Passage shown –
■ ■ ■ ■ ■

VANCOUVER, B.C. – A delegation of 165 people from Colorado — including Gov. Bill Ritter and Denver Mayor John Hickenlooper — was scheduled to visit Vancouver, B.C.

VANCOUVER, B.C. – A delegation of 165 people from Colorado — including Gov. Bill Ritter and Denver Mayor John Hickenlooper — was scheduled to visit Vancouver, B.C., this week to talk about renewable energy and other topics, but especially the Olympics.

Vancouver and Whistler are hosting the 2010 Olympics, and it will then be at Sochi, Russia, in 2014. But some in Denver have been talking about a bid for 2018.

John Furlong, chief executive of the Vancouver Olympics Organizing Committee, said he would tell Coloradans that issues of logistics and financing should not take a back seat in Olympic planning.

“You want the Olympics to contribute to the city, but where it really contributes is to the human capital and as a nation builder,” Furlong told The Denver Post. “It has to be an event for everybody. You need to build unity around that vision and really make it shine out.”

Denver had won the right to host the 1976 Olympics, but Colorado voters in 1972 refused to continue subsidies, because of both rapid development then occurring but also because of fiscal mismanagement of the Olympic organizing committee.

“We won’t run from 1976 — it’s part of our history — but we’re much different now than we were in ’76, and the Olympic movement is much different now,” said Rob Cohen, executive chairman of the Metro Denver Sports Commission.

Dick Lamm, who later became Colorado governor and led the fight against the Olympics, says he is keeping an open mind about a new bid.

The Vancouver committee projects a budget of $1.6 billion, not counting such infrastructure improvements as the $600 million expansion of the Sea to Sky Highway that links Vancouver with Whistler.

Cohen told the newspaper he hopes the Olympics, if they come to Colorado, might stimulate public financing for improvements of Interstate 70. However, he doesn’t believe that absence of improvements on the congested highway between Denver and mountain resorts will preclude the Olympics.

■ ■ ■ ■ ■

Supplied material –
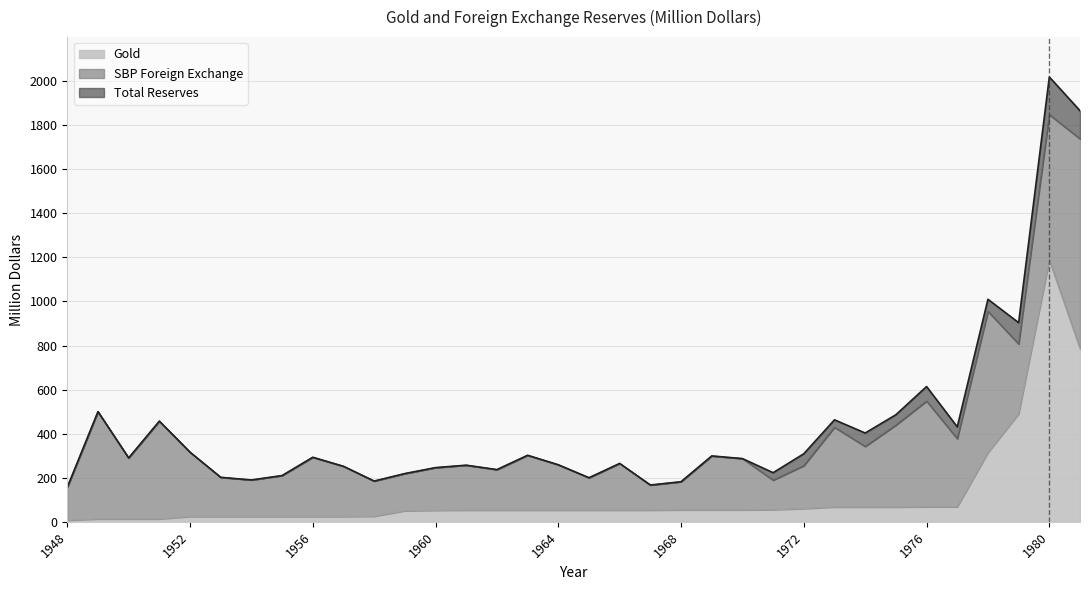

How many data points in Gold are less than 53?

13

■ ■ ■ ■ ■

Questions –
1 > Rewrite the passage of the Olympics article between "Vancouver and Whistler" and "bid for 2018.", inclusive, putting "proposal" in place of "bid".
2 > Recast the paragraph of the Olympics article that begins "Cohen told the newspaper" as a two-item list, keeping its main facts.
The data are not needed for this work.

Replies –
1 >
Vancouver and Whistler are hosting the 2010 Olympics, and it will then be at Sochi, Russia, in 2014. But some in Denver have been talking about a proposal for 2018.

2 >
- Cohen hopes that the Olympics, if they come to Colorado, might stimulate public financing for improvements of Interstate 70.
- He does not believe that a lack of improvements on this congested highway between Denver and the mountain resorts will preclude the Olympics.